Published in final edited form as: Curr Opin Rheumatol. 2010 Nov;22(6):658–664. doi: 10.1097/BOR.0b013e32833f0f4a

Figure 2. Role of autophagy in inclusion body myositis pathogenesis and potential therapeutic avenues.

Figure 2

Myofiber degeneration in inclusion body myositis (IBM) is proposed to be due to toxic oligomers of misfolded proteins such as TDP-43. Arimoclomol is a drug being tried in IBM and neurodegenerative diseases due to its ability to induce expression of chaperones that help prevent accumulations of misfolded proteins. Normally, these ubiquitinated protein aggregates and damaged mitochondria (mitos) are degraded via the ubiquitin–proteasome system (UPS) or autophagy. Ubiquitinated aggregates may be recruited to the LC3 receptor on a newly forming double-membrane phagophore via the ubiquitin-binding protein p62/SQSTM1. Rapamycin and lithium both stimulate autophagy and help clear toxic aggregates such as TDP-43. VCP, mutated in familial IBM, functions in maturation of autophagosomes into an autophagolysosome. Overexpression of HDAC6 rescues the VCP phenotype, by stimulating autophagosome maturation. This step may be defective in sporadic inclusion body myositis (sIBM) as well, explaining the accumulation of rimmed vacuoles in addition to the numerous aggregated proteins.

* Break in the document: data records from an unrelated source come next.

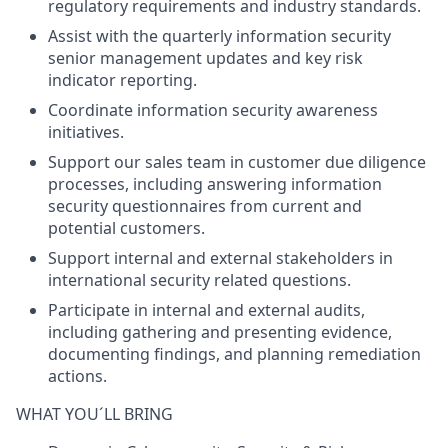
regulatory requirements and industry standards.
Assist with the quarterly information security
senior management updates and key risk
indicator reporting.
Coordinate information security awareness
initiatives.
Support our sales team in customer due diligence
processes, including answering information
security questionnaires from current and
potential customers.
Support internal and external stakeholders in
international security related questions.
Participate in internal and external audits,
including gathering and presenting evidence,
documenting findings, and planning remediation
actions.
WHAT YOU´LL BRING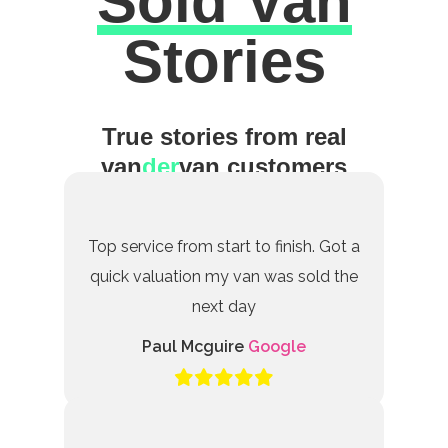
Sold Van
Excellent
Stories
True stories from real
van
der
van customers
Top service from start to finish. Got a
quick valuation my van was sold the
next day
Paul Mcguire
Google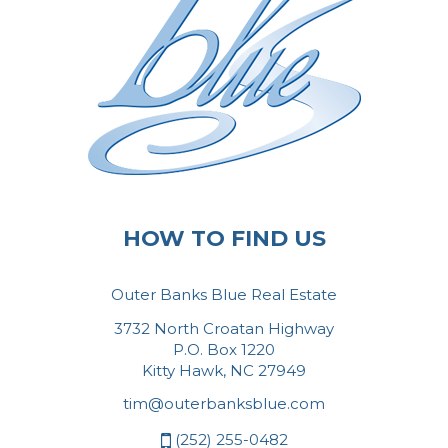
HOW TO FIND US
Outer Banks Blue Real Estate
3732 North Croatan Highway
P.O. Box 1220
Kitty Hawk, NC 27949
tim@outerbanksblue.com
(252) 255-0482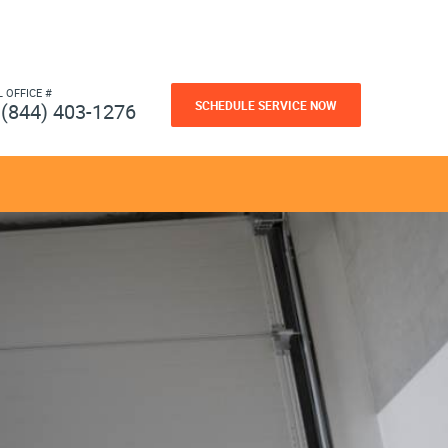
L OFFICE #
SCHEDULE SERVICE NOW
(844) 403-1276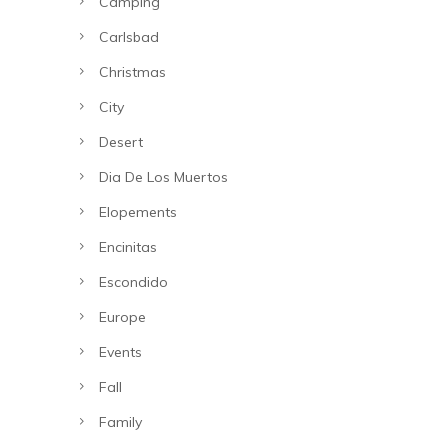
Camping
Carlsbad
Christmas
City
Desert
Dia De Los Muertos
Elopements
Encinitas
Escondido
Europe
Events
Fall
Family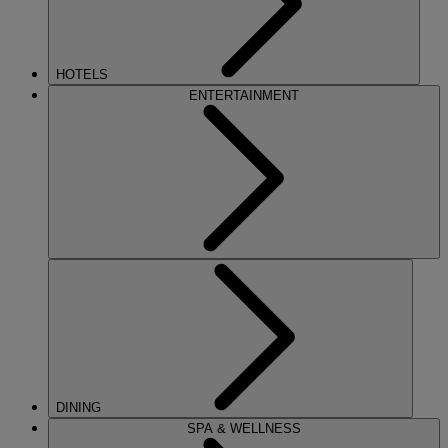
HOTELS
ENTERTAINMENT
DINING
SPA & WELLNESS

Upon fusion of autophagosomes with the lysosome, the ubiquinated aggregates and damaged mitochondria are degraded. A similar vacuolar pathology is seen in two rare inherited vacuolar myopathies in which myofiber degeneration is caused by defective lysosomal function termed XMEA (X-linked myopathy with ‘excessive’ autophagy, caused by loss of VMA21 function, required for lysosomal acidification) and Danon’s disease (caused by mutations in lysosome-associated membrane protein 2 (LAMP2) involved in lysosome fusion).